My friend, the Diplomat, in Kabul

I know you’re in Kabul,
Spinning policy from your fingertips.
Thin cables, trying to wrap up as many points as possible
Before you get pulled onto that cargo plane.
Because they’ll pull you on still typing, still making calls.
What do I say to you?
What can one say from safety?
I’m here, watching, hurting, feeling it from a distance.
You didn’t even have the decency to look bloody.
You did your tours in a suit.
You did your tours at a desk
You did your tours chuckling at the rocket attacks that missed you.
How many years till the spectacle died? Maybe two, tops.
Never mind twenty.
By twenty the work was rote, old, listless news.
And yet you kept laying bricks for that shining future structure,
Thinking yourself an architect.
But you, my friend, were the miller’s daughter –
Put in ever larger rooms of straw
And told to transmute it or die.
Spinning, spinning, spinning.
There was no imp to spin it for you
You gave your treasures to the shadows
Who swallowed them and shrugged.

Now I see you, head down, rumpled, focused.
You still think there’s a chance.
That the die wasn’t cast ahead of time.
That your failure has been salivated for
By mouths that need spittle to sling in anger
At you – for all the work you’ve done, but inelegantly.
For your failure to bring forth gold.
What can I do but offer a hand?
Wish you well? Hope for better things?
You’re a realist – how are you hoping?
How am I?
I’m watching as you’re led up the stairs
Of what you built, the shining dais that was actually a scaffold.
Beautiful structure, beautiful false floor
So thin the break you don’t even notice it
Until your full weight is on it
And poof! You’re gone.



****


I didn’t send this to my friend, the Diplomat, in Kabul. I sent a one sentence email because I imagine they’re so overwhelmed with the work that my missive will pass like a pleasant, if furtive, pat on the arm.

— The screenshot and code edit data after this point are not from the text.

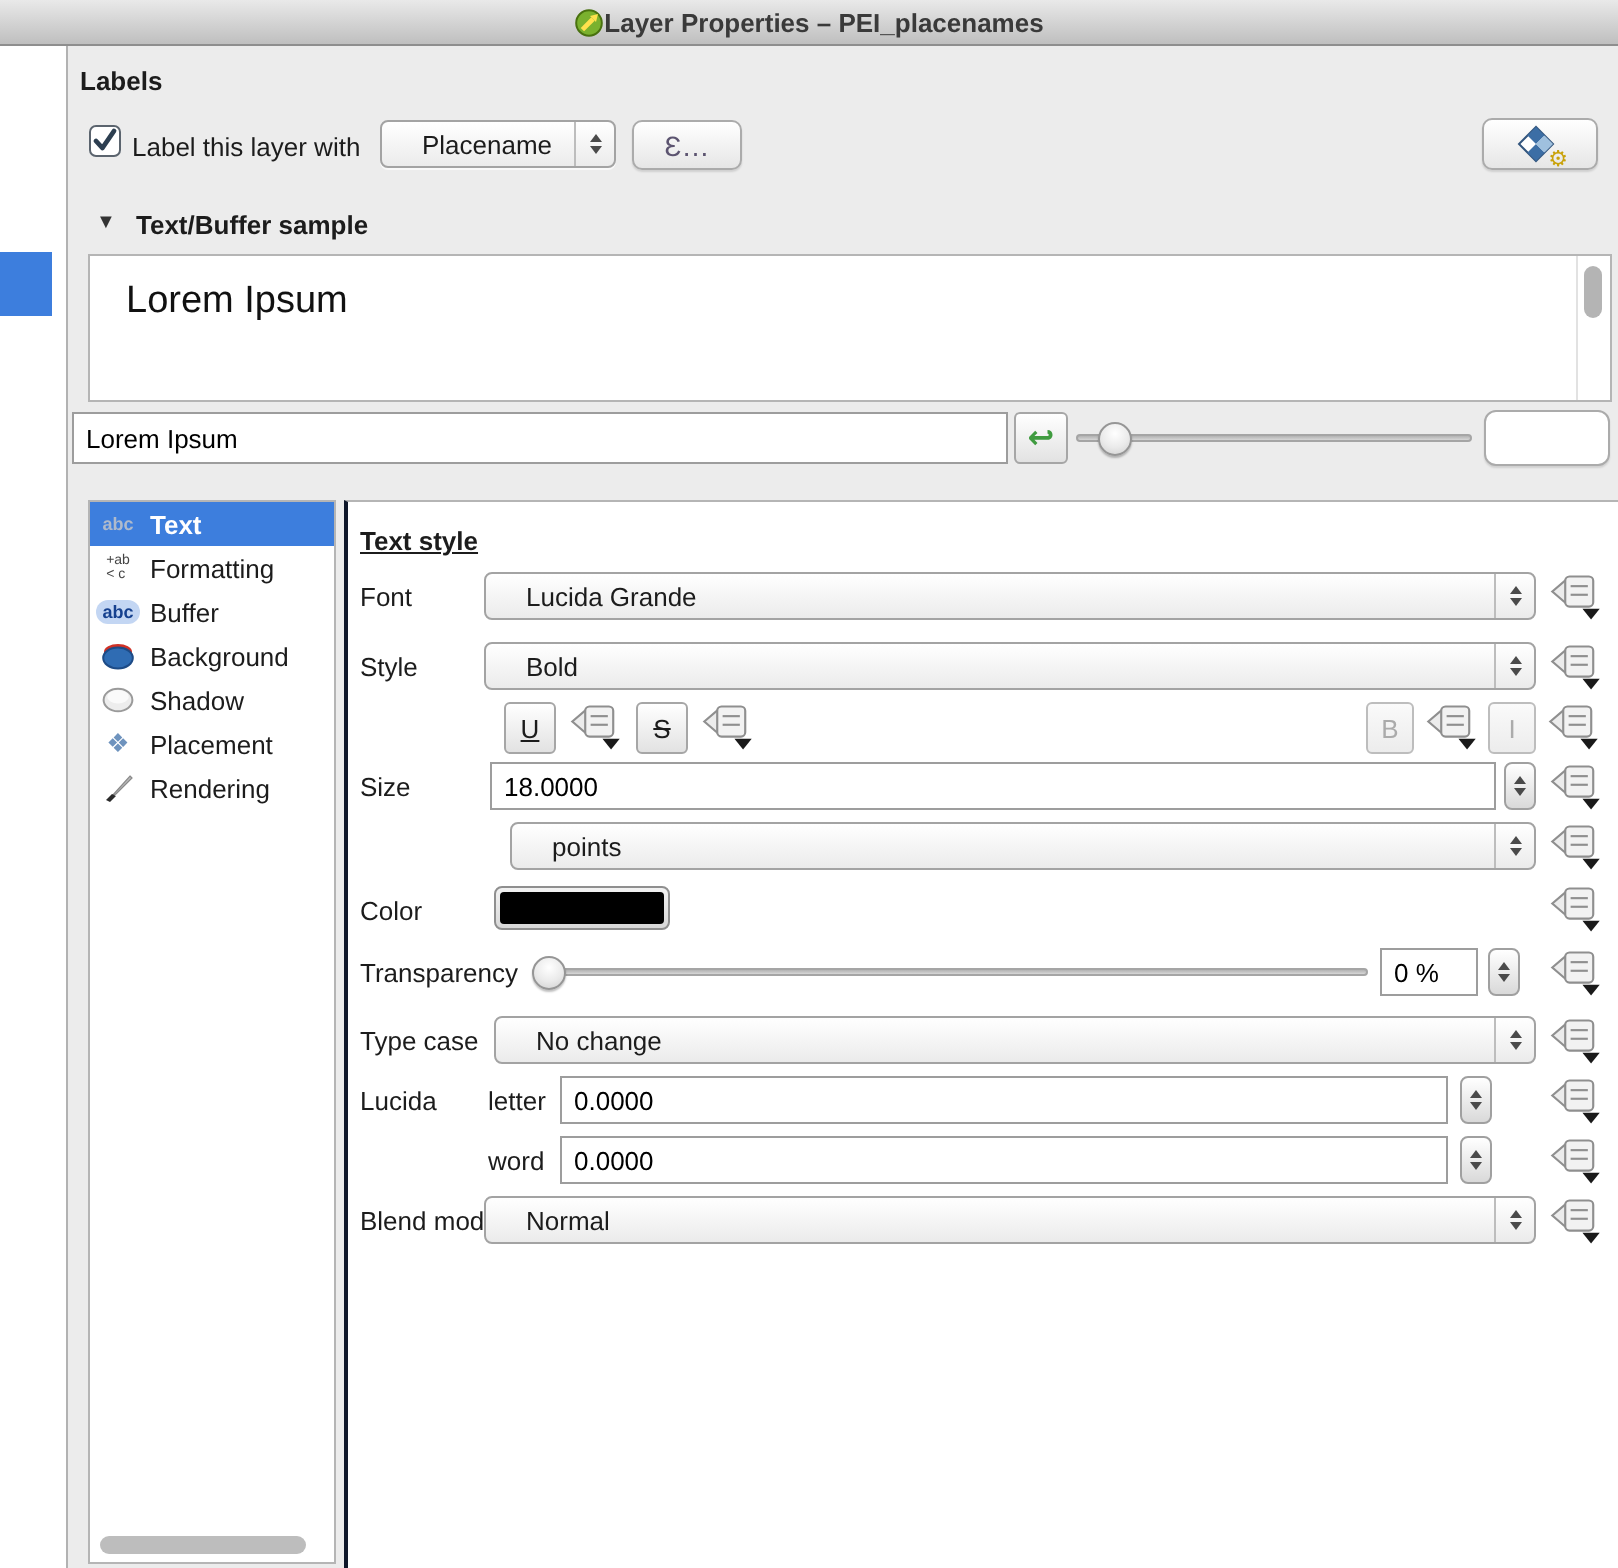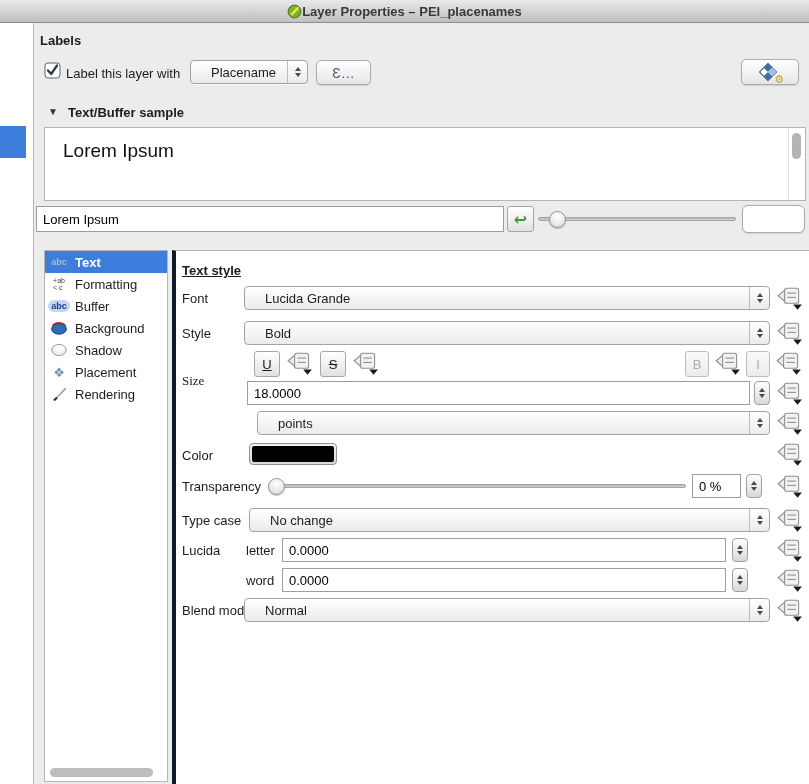"Text style" .rightpanel { border-left: 4px solid #0f172a -> 2px solid #0f172a }
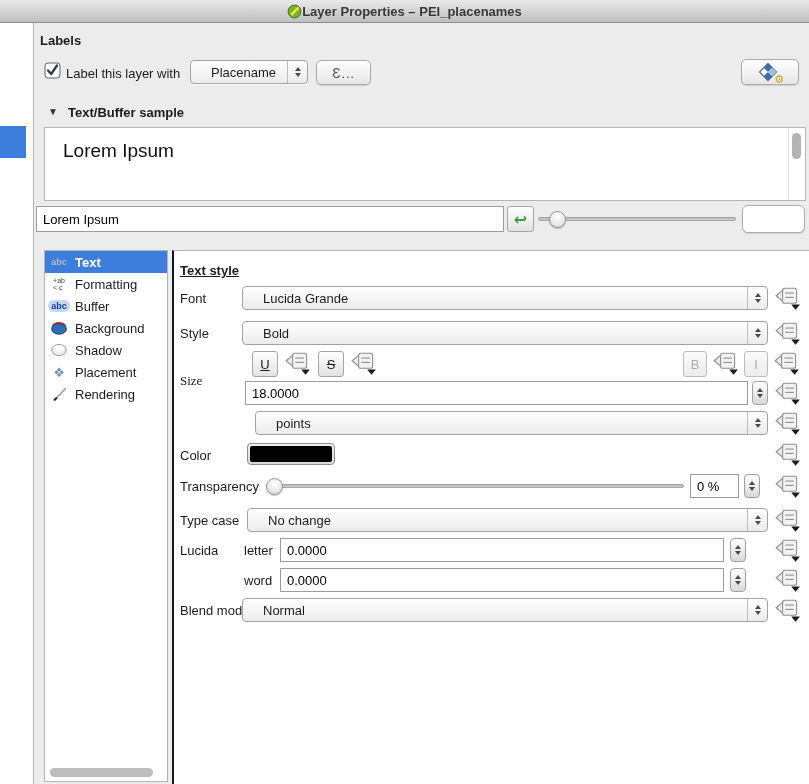"Size" span.rowlabel { font-family: Liberation Serif, serif -> none; top: 122px -> 135px }
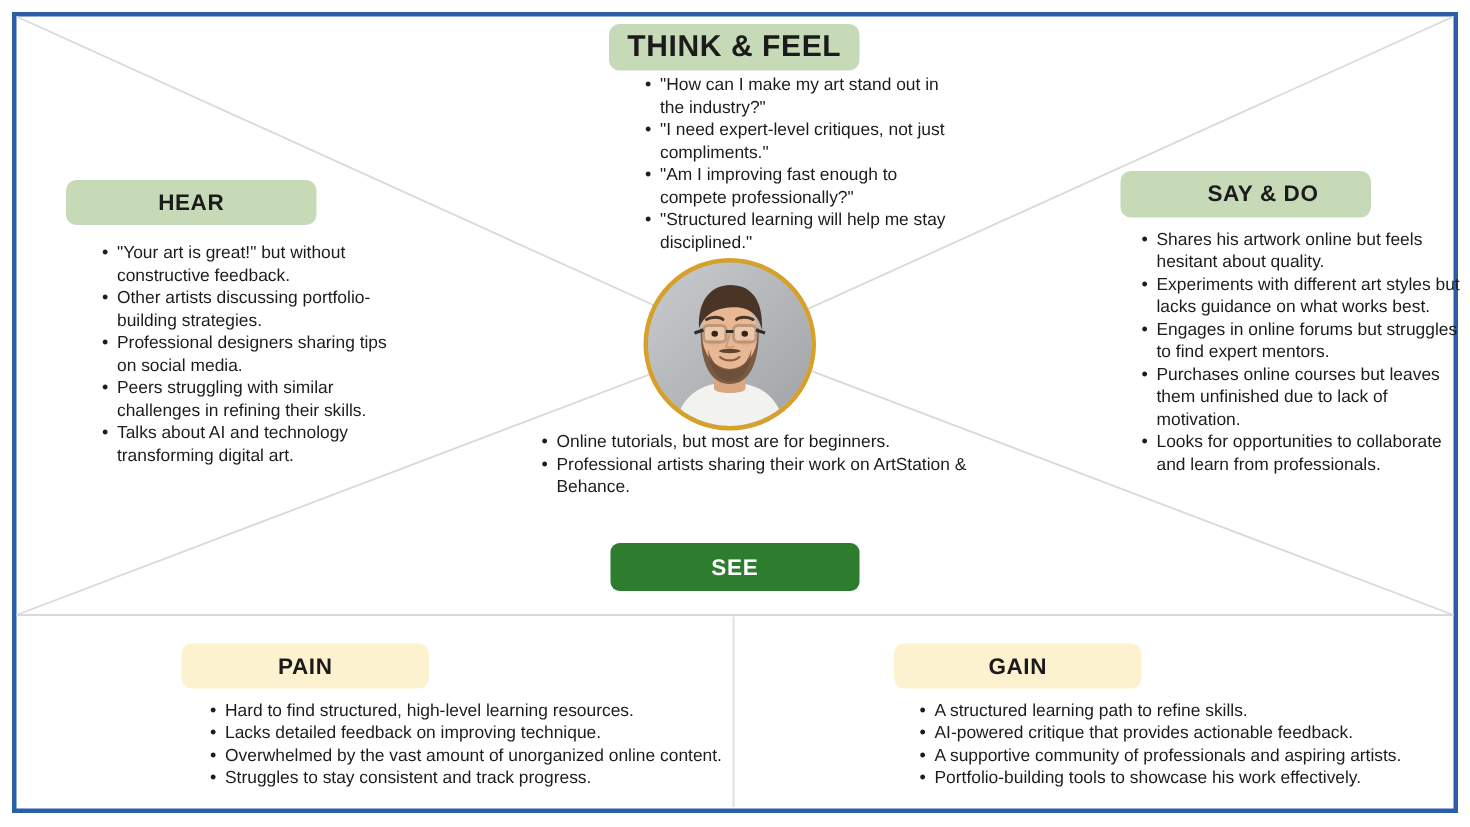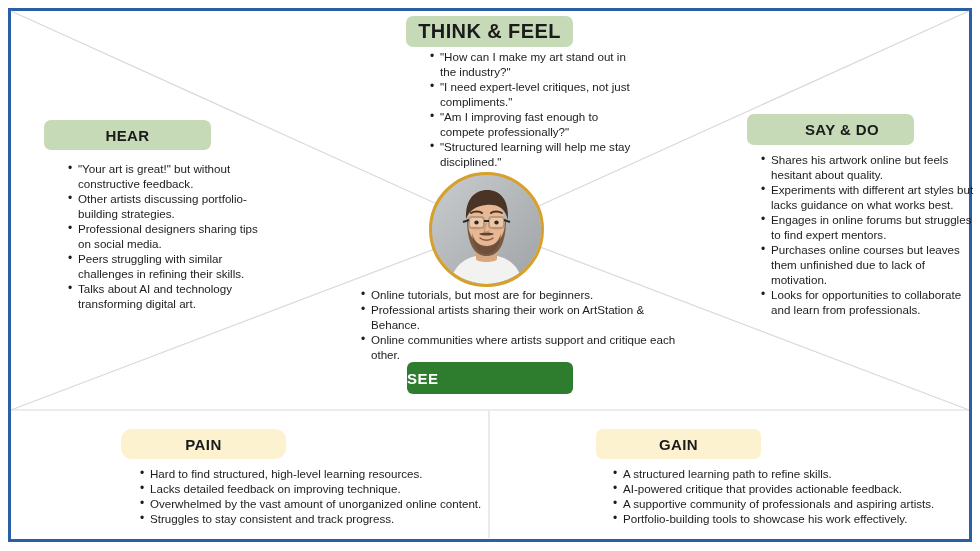"Online communities where artists support" li { html: <li>Online communities where artists support and critique each other.</li> -> none }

I also legitimately didn’t know what to say. When I practiced typing out what I really wanted to say, I got a rough draft of this poem. My first draft was angrier. I have a lot of anger about this subject, but then again the subject of the poem is technically a friend. It doesn’t help to rage at a friend who is working at an impossible possible while everyone is screaming at them. I also didn’t want to linger on my own sense of impotence. So, I sent my friend one heartfelt (if bland) sentence, and then I went and wrote this poem.